How we can "grow" away from drama is to recognize the difference between what is reality and what is drama. The reality is just an event separate from any emotions (I got fired from my job / I acquired divorced). Drama is our personal story, the reason, we constitute of how the function affects us and what it way to our lives (My boss is just a real jackass / I am unlovable). We always want to generate meaning in everything that takes place in our lives. Healing and growing starts by understanding the difference between what is reality and what is fiction and then just accepting the function because it is (I no longer have a job) minus the drama.

I am aware easier said then done.
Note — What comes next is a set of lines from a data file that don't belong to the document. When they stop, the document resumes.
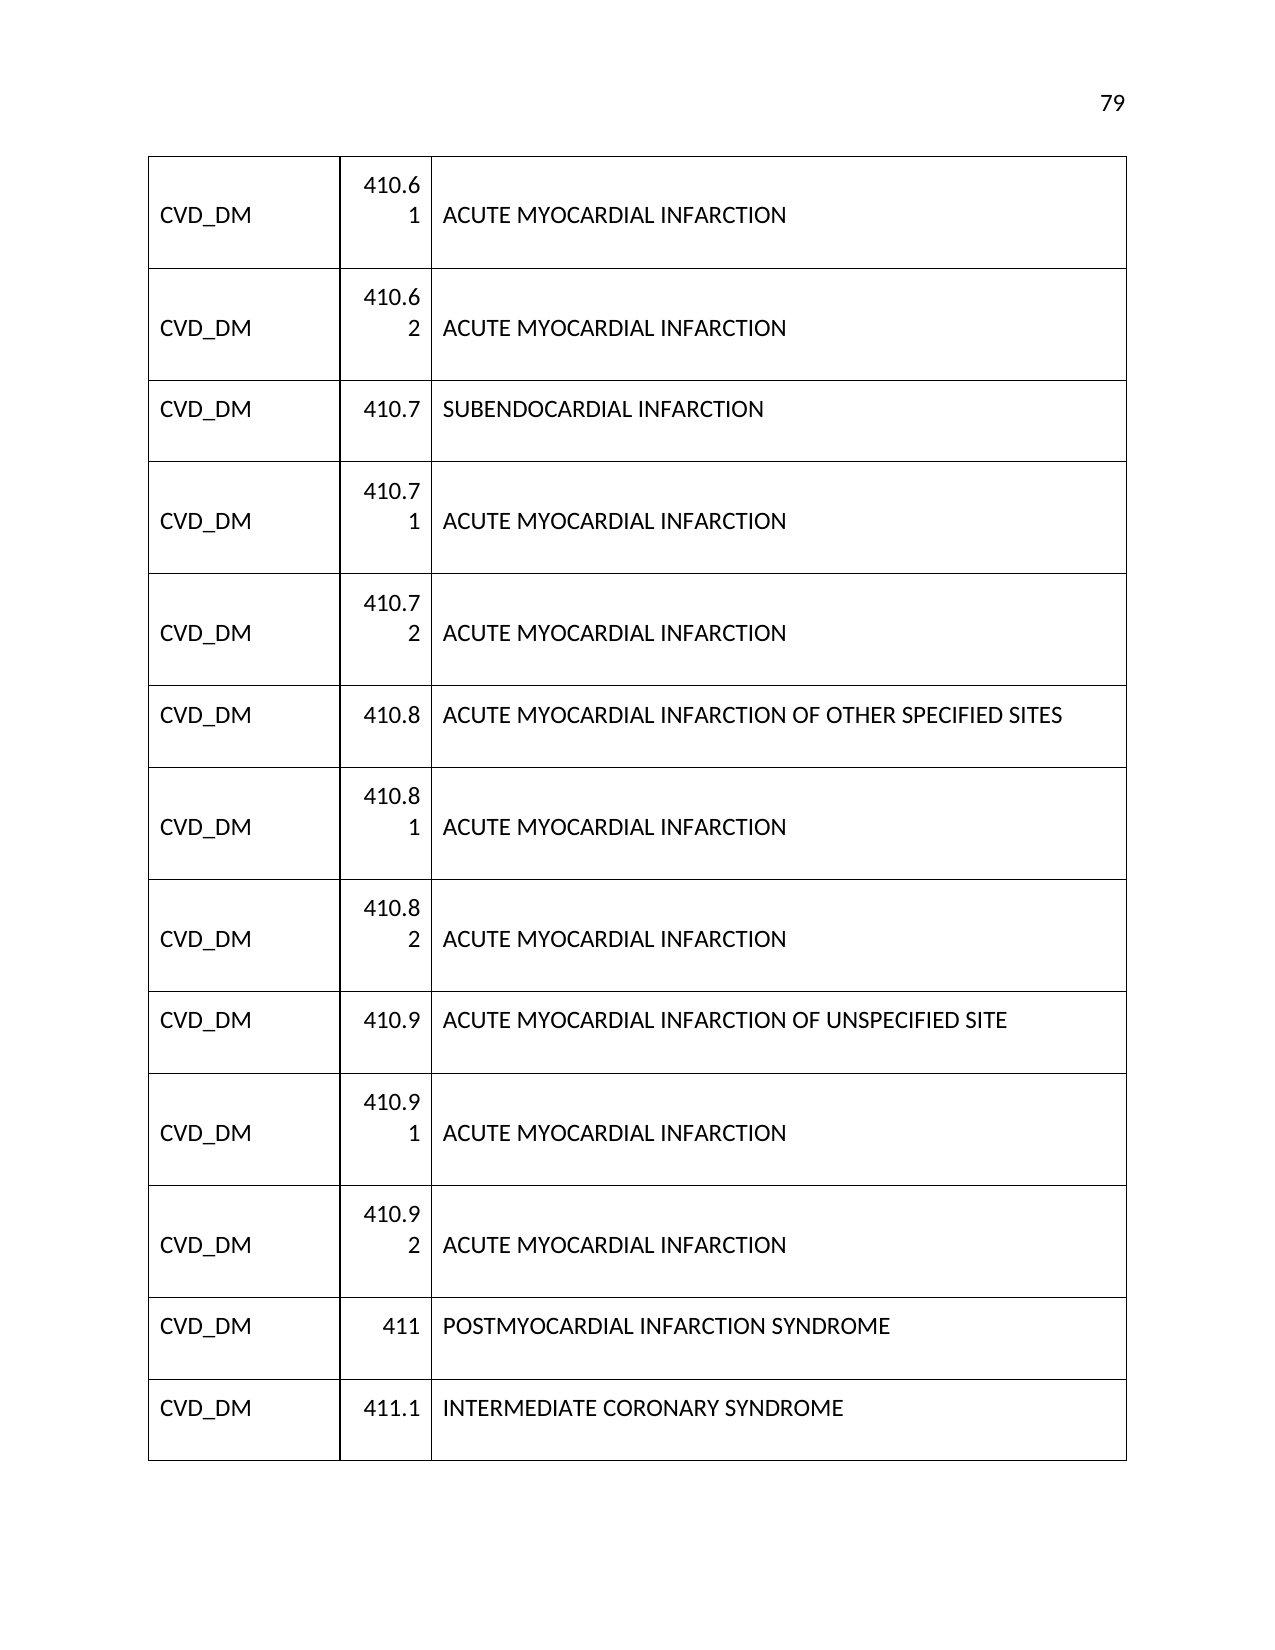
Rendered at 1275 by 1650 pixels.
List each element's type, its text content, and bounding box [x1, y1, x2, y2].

table_cell 410.92 [341, 1186, 431, 1297]
table_cell ACUTE MYOCARDIAL INFARCTION [432, 1074, 1126, 1185]
table_cell 410.61 [341, 157, 431, 268]
table_cell SUBENDOCARDIAL INFARCTION [432, 381, 1126, 461]
table_cell CVD_DM [149, 157, 339, 268]
table_cell 411 [341, 1298, 431, 1378]
table_cell CVD_DM [149, 574, 339, 685]
table_cell CVD_DM [149, 1298, 339, 1378]
table_cell 410.82 [341, 880, 431, 991]
table_cell CVD_DM [149, 992, 339, 1073]
table_cell CVD_DM [149, 686, 339, 767]
table_cell 410.9 [341, 992, 431, 1073]
table_cell 410.91 [341, 1074, 431, 1185]
table_cell INTERMEDIATE CORONARY SYNDROME [432, 1380, 1126, 1460]
table_cell ACUTE MYOCARDIAL INFARCTION [432, 157, 1126, 268]
table_cell 411.1 [341, 1380, 431, 1460]
table_cell ACUTE MYOCARDIAL INFARCTION OF UNSPECIFIED SITE [432, 992, 1126, 1073]
table_cell CVD_DM [149, 1186, 339, 1297]
table_cell CVD_DM [149, 880, 339, 991]
table_cell 410.7 [341, 381, 431, 461]
table_cell ACUTE MYOCARDIAL INFARCTION [432, 574, 1126, 685]
table_cell ACUTE MYOCARDIAL INFARCTION [432, 1186, 1126, 1297]
table_cell POSTMYOCARDIAL INFARCTION SYNDROME [432, 1298, 1126, 1378]
table_cell ACUTE MYOCARDIAL INFARCTION [432, 269, 1126, 380]
table_cell ACUTE MYOCARDIAL INFARCTION [432, 462, 1126, 573]
table_cell 410.62 [341, 269, 431, 380]
table_cell CVD_DM [149, 1074, 339, 1185]
table_cell 410.71 [341, 462, 431, 573]
table_cell 410.8 [341, 686, 431, 767]
table_cell ACUTE MYOCARDIAL INFARCTION [432, 768, 1126, 879]
table_cell CVD_DM [149, 381, 339, 461]
table_cell CVD_DM [149, 269, 339, 380]
table_cell ACUTE MYOCARDIAL INFARCTION OF OTHER SPECIFIED SITES [432, 686, 1126, 767]
table_cell CVD_DM [149, 1380, 339, 1460]
table_cell CVD_DM [149, 462, 339, 573]
table_cell 410.72 [341, 574, 431, 685]
table_cell ACUTE MYOCARDIAL INFARCTION [432, 880, 1126, 991]
table_cell CVD_DM [149, 768, 339, 879]
table_cell 410.81 [341, 768, 431, 879]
Often times it's in the story and the private meaning behind it that makes life interesting but once the story repeats itself time and time again in a never ending cycle, the function never dies. It consistently repeats itself in similar situations despite years of the initial occurrence; old feelings of hurt are resurrected. (I text her but she didn't text back. She must not like me and anyone who doesn't text me right me straight away as time goes by should also mean they don't love me as well. Love blows!). Drama doesn't allow us to cultivate into mature experienced adults rather we remain emotionally stagnant at the age it's occurrence.

The dramas in our lives are manufactured by made-up untrue beliefs while denial shrouds the actual issues. We reach awaken from the drama whenever we accept the fact we've the greatest power to turn around our lives. When we have the ability to create negative thoughts and emotions then we're also able to create a positive spin for a passing fancy event. Change the thought and emotions into something positive that will empower us and inspire others and subsequently we reach get back control in our lives. By accepting the function as what it is will free us from the emotional bond because it demonstrates that only our jobs or relationships are ending and not our lives. This can be carried out by writing out a listing of what is happening without attaching the emotions related to it. In case of losing work your list might include:

1. I have now been fired
2. I no longer have work
3. I will have to find a brand new job
4. I haven't any income
5. I have little savings

After reading over your notes and removing all of the drama or unworthiness, fear, blame and guilt can disappear. The facts have presented itself in a way that you can address each issue to generate solutions that you can now handle and benefit from. Acceptance will permit you to detach from the drama so you will have a way to see your daily life separate from the emotions as fear and any negativity is washed away. You feel an outside observer in the events enabling you to effectively, clearly and without the judgments control of your reactions and your life.

In the Big Book of Alcoholics Anonymous, acceptance is one of many big creeds that allow its members to raised handle their lives. In it, it states: "Acceptance is the clear answer to any or all my problems today. When I am disturbed, it is basically because I find some person, place or thing, or situation -some fact of my life- unacceptable if you ask me, and I can find no serenity until I accept that individual, place, thing or situation as being exactly the way it is supposed to be at this moment."